Solar-Powered Augmented Reality Contact Lenses 213
ByronScott writes "Want eyesight that could put your neighborhood cyborg to shame? Well, University of Washington professor Babak Amir Parviz and his students are working on solar-powered contact lenses embedded with hundreds of semitransparent LEDs, letting wearers experience augmented reality right through their eyes. If their research proves successful, the applications — from health monitoring to gameplay to just plain bionic sight — could be endless."
Problems (Score:5, Informative)
There are several difficulties with this type of system that have prevented it from becoming a reality. Here are a few:
1. This is too close to the eye to be able to resolve focus in most situations. The light isn't collimated or directional (it appears to be focused with some sort of "microlens" system), so one LED turned on can spread out to stimulate a wide patch of retinal cells. With any regular LED system you'd just see a big blur. For information requiring a single light this isn't a problem (flash an LED on/off under certain conditions, or change the color) but anything more will require something which can project cleanly onto the retina. This is not a trivial problem.
2. The detail-oriented part of your retina is near the center, in a part called the fovea [wikipedia.org]. While you think your vision is equally clear across a wide range, this is actually a trick of your brain. Your eyes are quite sensitive to rapid movement (low latency) on the edges, and more sensitive to detail in the center. When observing fine detail such as text, your eye actually "scans" an area and forms a larger, detailed image from the composite. Even if you could project the light cleanly 1:1 onto the retina, for any textual/HUD information you'd have to track eye motion very precisely and provide the information that the brain "expects" to see at each point. And again, the light has to be projected onto a very small part of the retina.
3. Retinal cells can get easily overstimulated, much like the burn-in on old CRTs. Even when looking at one object of normal intensity for any period of time longer than a few seconds, your eye will "jitter" back and forth. This involuntary movement is called nystagmus [wikipedia.org], and your brain compensates for it. (The rhythm changes when alcohol or drugs are ingested, which is why nystagmus tests are part of a DUI test.) Lab tests have shown that when the eye is physically restrained from moving in this way, objects effectively become invisible to the subject. So any 1:1 projection would also have to track nystagmus and then "jitter" in the same way as the eye, or the conveyed information would also become invisible.
Re:Bullcrap (Score:5, Informative)
Get back to us when you have some sorta prototype.
I think you're in the wrong part of the internet. This is news for nerds. Really cool tech, even if it might turn out to be vaporware, qualifies.
Re:Problems (Score:3, Informative)
> 1. You say each LED is not collimated or directional but then you mention a microlens system. What does this microlens do, if not collimate?
Think. Why are lasers of such importance? Why can't we just use LEDs with mirrors and lenses to accomplish the same thing as lasers in optical drives? The reasons here are very similar. There will be leakage, there will be diffraction, and the light won't focus cleanly on a single region of the retina.

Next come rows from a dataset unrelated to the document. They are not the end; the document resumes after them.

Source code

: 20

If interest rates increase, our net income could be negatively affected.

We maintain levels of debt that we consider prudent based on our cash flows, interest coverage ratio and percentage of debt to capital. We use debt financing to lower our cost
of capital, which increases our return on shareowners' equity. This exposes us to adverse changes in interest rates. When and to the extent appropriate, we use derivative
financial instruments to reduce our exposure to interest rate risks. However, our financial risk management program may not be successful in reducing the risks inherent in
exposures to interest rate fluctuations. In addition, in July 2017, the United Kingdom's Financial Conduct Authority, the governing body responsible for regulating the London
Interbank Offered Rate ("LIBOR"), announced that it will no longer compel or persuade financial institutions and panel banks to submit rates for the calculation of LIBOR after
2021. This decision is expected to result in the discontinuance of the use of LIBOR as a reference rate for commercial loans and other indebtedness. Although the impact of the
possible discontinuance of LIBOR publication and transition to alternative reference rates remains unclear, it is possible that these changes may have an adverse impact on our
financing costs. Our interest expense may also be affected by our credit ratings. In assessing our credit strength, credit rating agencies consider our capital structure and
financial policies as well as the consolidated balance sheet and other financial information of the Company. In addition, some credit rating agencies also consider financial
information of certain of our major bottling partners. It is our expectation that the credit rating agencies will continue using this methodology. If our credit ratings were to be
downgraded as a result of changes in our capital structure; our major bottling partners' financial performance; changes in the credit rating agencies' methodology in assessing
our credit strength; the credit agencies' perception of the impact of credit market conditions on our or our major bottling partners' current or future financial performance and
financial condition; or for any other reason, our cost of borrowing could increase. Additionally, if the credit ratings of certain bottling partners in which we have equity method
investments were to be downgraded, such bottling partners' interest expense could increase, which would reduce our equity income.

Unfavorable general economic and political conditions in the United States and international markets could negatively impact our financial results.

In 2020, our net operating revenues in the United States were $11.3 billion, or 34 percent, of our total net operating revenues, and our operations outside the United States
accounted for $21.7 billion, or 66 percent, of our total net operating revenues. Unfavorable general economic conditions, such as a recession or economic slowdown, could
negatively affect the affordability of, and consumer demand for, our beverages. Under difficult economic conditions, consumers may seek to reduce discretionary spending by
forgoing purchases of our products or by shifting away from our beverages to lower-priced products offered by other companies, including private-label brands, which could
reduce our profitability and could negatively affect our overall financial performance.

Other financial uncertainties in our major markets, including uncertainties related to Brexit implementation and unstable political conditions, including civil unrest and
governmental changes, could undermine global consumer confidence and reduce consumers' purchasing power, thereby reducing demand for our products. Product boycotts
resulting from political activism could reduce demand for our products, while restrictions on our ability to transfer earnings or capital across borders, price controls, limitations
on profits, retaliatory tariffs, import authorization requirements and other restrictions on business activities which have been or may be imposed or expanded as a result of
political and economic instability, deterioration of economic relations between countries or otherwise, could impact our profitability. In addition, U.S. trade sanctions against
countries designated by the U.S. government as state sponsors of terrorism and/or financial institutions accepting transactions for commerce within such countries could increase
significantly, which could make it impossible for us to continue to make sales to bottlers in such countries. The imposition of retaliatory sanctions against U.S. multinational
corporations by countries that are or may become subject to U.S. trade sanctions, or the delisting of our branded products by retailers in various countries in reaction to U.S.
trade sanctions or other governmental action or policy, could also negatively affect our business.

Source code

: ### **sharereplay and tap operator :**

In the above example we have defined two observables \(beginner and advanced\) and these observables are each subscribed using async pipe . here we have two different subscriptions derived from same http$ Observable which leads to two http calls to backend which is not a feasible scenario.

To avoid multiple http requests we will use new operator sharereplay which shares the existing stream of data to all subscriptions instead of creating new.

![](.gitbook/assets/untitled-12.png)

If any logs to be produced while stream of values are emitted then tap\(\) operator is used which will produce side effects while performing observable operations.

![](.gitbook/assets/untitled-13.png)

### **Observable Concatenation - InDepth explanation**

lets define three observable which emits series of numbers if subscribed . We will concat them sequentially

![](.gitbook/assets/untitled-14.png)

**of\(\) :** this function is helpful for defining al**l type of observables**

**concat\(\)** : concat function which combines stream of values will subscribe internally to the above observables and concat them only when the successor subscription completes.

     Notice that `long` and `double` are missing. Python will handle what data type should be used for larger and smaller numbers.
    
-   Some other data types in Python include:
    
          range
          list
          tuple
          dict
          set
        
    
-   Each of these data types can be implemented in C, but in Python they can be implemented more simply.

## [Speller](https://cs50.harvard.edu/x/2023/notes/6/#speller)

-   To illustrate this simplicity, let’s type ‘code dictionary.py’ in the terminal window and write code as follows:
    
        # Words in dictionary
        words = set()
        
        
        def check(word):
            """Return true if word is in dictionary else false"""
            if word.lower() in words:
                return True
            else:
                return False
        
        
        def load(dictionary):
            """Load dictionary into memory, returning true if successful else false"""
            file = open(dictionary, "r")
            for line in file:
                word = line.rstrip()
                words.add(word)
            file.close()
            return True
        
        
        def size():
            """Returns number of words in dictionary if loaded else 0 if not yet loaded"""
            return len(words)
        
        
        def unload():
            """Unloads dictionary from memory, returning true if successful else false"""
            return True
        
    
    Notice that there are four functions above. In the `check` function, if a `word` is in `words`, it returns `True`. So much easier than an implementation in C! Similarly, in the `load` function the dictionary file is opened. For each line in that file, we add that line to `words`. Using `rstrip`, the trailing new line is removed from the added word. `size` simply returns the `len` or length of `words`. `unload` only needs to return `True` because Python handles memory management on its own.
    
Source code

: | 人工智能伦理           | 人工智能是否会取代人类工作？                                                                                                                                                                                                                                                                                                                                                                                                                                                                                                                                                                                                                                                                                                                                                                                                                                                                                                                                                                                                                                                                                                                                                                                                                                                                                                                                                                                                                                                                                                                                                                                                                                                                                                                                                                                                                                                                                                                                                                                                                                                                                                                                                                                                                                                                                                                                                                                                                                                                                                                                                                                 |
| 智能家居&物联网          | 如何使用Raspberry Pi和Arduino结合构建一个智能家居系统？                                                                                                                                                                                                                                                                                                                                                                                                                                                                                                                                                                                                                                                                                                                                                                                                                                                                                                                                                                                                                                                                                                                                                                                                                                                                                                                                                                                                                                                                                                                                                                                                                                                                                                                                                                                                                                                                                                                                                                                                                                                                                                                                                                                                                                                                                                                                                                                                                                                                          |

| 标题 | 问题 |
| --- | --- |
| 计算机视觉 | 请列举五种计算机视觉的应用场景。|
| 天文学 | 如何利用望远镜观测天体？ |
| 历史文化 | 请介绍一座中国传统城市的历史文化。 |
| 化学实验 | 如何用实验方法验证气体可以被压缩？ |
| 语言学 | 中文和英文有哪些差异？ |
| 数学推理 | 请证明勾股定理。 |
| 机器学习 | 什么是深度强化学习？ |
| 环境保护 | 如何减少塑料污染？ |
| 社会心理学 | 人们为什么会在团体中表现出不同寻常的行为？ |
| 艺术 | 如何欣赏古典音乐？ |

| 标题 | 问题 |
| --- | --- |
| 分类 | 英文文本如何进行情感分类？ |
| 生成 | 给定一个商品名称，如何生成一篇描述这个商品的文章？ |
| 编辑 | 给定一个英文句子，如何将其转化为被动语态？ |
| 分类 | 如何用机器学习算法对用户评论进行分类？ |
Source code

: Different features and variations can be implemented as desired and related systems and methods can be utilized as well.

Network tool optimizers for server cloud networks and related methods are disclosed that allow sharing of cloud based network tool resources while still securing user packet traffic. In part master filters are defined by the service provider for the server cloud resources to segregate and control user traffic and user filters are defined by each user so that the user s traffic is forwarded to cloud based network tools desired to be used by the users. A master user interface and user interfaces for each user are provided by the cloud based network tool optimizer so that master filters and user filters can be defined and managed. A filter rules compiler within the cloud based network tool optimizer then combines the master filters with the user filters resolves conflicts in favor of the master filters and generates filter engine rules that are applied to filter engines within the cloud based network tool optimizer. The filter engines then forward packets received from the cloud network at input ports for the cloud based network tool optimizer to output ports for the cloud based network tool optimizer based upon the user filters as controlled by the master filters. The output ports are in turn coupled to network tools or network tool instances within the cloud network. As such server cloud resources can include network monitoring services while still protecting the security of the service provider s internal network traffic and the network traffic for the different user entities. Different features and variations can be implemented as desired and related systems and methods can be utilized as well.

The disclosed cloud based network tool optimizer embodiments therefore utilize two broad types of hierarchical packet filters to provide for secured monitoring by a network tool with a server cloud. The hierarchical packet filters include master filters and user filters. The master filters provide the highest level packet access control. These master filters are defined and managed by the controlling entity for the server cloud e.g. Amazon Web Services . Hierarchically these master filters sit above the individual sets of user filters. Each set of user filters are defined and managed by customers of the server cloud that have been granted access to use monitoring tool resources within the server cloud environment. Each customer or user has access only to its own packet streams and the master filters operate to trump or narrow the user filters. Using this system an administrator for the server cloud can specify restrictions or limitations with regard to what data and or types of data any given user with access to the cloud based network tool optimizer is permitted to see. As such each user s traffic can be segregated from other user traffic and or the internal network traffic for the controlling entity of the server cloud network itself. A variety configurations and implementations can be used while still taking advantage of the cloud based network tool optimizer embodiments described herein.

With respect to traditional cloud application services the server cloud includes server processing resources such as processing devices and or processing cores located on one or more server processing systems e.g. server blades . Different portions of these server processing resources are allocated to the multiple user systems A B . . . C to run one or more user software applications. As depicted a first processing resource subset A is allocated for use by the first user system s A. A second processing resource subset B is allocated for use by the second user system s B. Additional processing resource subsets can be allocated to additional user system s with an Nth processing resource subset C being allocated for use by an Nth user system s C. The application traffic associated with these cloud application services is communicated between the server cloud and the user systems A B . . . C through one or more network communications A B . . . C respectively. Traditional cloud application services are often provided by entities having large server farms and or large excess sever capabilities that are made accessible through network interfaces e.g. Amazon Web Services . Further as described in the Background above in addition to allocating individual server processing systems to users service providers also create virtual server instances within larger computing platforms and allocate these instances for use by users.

> 2. Contact lenses move with the eye.
That's exactly the problem. When your eyes move the patterns from the outside world "move" across the retina, and the visual-optical response system can function properly. This set of lights is stuck to the front of your eyeball, so the light emitted by the LED array does not move. The way to solve this is to have some very intelligent circuitry that can pan the LED patterns on the display along with the eye movements.
Normal contact lenses do not produce light. They act as a surface to modify the shape of the cornea in order to fix aberrations in the lens system. (The lens inside your eye is one source of refraction, but the boundary of your cornea with air is the other major one. This is why refractive eye surgery can correct your vision.)
Does this make more sense?
Re:Looks Pretty Vapory (Score:4, Informative)
If you follow the trail of blog references, you end up here [justgetthere.us], which is apparently the blog of one of the researchers. It has far more information. To your particular point: "In recent trials, rabbits wore lenses containing metal circuit structures for 20 minutes at a time with no adverse effects. ... We’ve mainly pursued the active approach and have produced lenses that can accommodate an 8-by-8 array of LEDs. For now, active pixels are easier to attach to lenses. But using passive pixels would significantly reduce the contact’s overall power needs—if we can figure out how to make the pixels smaller, higher in contrast, and capable of reacting quickly to external signals."
So it's probably a little bit further along than your teleportation research. Are you using rabbits too?